Antibiotics usually cure early stage Lyme disease. The bottom line, don’t underestimate Lyme Disease, if left untreated, the disease can cause problems with the joints, heart and nervous system.
Reports and studies out of New York state suggest last summer (2016), there has been a surge in the mice population. “There was evidence of mice everywhere. They had completely taken over,” says Keesing, an ecologist at Bard College. To exacerbate the matter, this winter has been abnormally warmer. Meaning the surge will continue.
This translate to a very bad year for the spread of Lyme disease. People will need to be vigilant. Protect yourself, your family and your pets.
- Dress Defensively. When you venture into areas where ticks might be waiting, dress for the occasion. Wear a hat and light-colored clothing (to help you see ticks before they find skin), and tuck your shirt into your pants and your pants into your socks.
- Checks yourself and others. Ticks must feed for 36 to 48 hours in order to transmit Lyme disease, so regularly checking yourself for ticks after you’ve been in wooded areas is a hugely effective preventive measure. Look for tiny and foreign dark dots, especially in moist body creases in the armpits, groin, hairline, scalp, waistband and the backs of your knees. Let someone else check you, if possible, because it’s difficult to check your own scalp and backside. Because of their tiny size, it is entirely possible to carry a nymph on your body long enough for it to feed and then drop off without you ever knowing you were bitten, so be sure to check often and carefully. Check yourself before bed, too.

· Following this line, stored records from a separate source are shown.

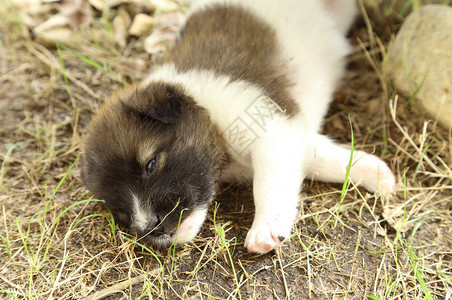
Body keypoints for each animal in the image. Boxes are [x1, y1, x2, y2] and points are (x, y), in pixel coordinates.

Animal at [81, 0, 396, 253]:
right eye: (121, 211)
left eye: (151, 164)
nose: (152, 228)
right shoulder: (295, 137)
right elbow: (328, 161)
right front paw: (379, 176)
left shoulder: (270, 129)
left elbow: (267, 184)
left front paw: (265, 229)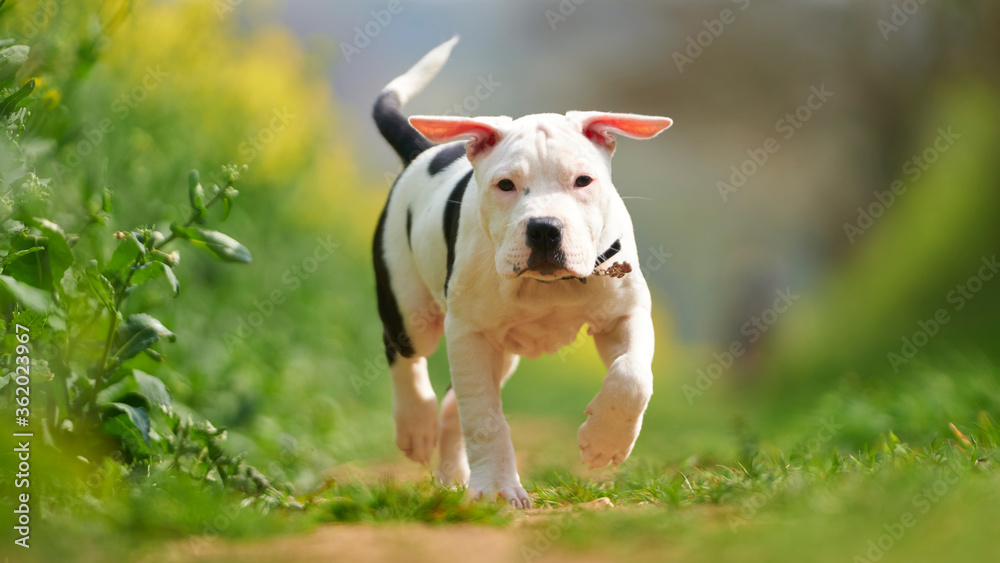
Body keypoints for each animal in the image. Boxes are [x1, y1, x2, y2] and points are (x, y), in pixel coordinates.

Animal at [370, 37, 672, 508]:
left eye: (583, 181)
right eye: (506, 185)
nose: (544, 229)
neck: (546, 286)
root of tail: (423, 151)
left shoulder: (626, 314)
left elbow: (632, 376)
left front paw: (605, 441)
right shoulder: (469, 333)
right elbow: (486, 418)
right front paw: (497, 488)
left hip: (502, 351)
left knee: (453, 404)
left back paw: (452, 478)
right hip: (412, 307)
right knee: (405, 352)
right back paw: (416, 424)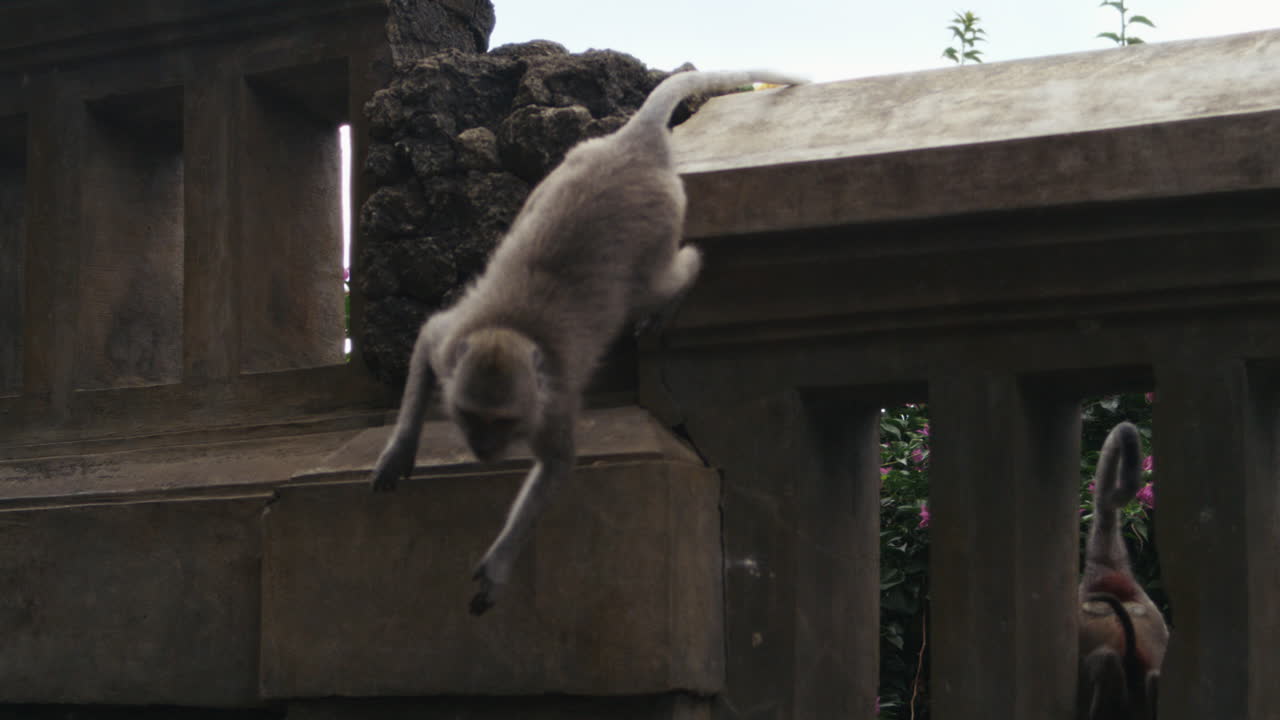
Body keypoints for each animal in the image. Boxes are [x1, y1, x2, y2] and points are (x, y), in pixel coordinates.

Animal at [368, 69, 808, 615]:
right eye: (471, 417)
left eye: (502, 421)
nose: (484, 449)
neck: (514, 334)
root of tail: (635, 145)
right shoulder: (451, 350)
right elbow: (427, 338)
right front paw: (399, 449)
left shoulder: (550, 405)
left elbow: (557, 465)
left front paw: (498, 566)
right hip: (570, 163)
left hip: (660, 224)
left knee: (660, 278)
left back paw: (681, 281)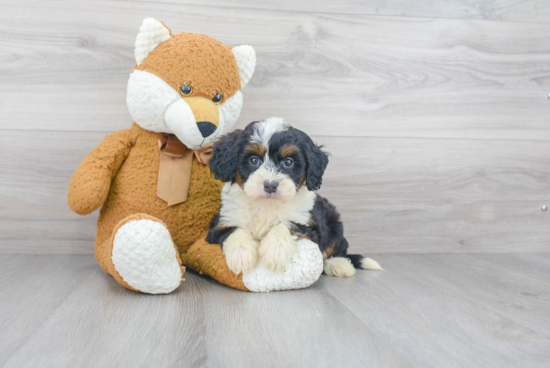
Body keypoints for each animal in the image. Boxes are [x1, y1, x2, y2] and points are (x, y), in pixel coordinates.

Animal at [205, 118, 382, 276]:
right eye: (254, 160)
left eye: (288, 162)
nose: (270, 185)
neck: (266, 204)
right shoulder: (222, 221)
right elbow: (235, 230)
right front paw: (241, 255)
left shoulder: (310, 224)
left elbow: (287, 224)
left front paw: (275, 252)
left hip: (333, 222)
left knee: (335, 248)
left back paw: (339, 265)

- Maintain Mowed Buffer Zones. Ticks sometimes do wander onto the edges of lawns, but they are most likely to find you as you walk through tall grass, work around low shrubbery, or hang out in shady, mulched areas. Open lawn makes poor tick habitat, so a swath of lawn makes a good buffer zone between your house and the wilder habitats preferred by ticks.
- Perfume Your Clothing. If you must venture into tick territory often, pump up the deterrent properties of your pants. Commercially made plant-based pesticides that deter ticks are made with lemon eucalyptus oil (available in Repel products as well as Cutter Lemon Eucalyptus Spray). It’s fragrant stuff, so you may prefer heavily treating your pants and socks better than slathering it on your skin.
- Track Any Attacks. If you do find an attached tick, remove it carefully with tweezers, forceps, or a tick removal tool, wipe the bite with an antiseptic, and circle it with a permanent marker. Check the bite location every few days for a rash or other unusual inflammation, and promptly seek medical attention if you see or experience any symptoms of Lyme disease. The disease is curable if treated in its early stages, but if you wait too long, you could be in for a long and difficult recovery.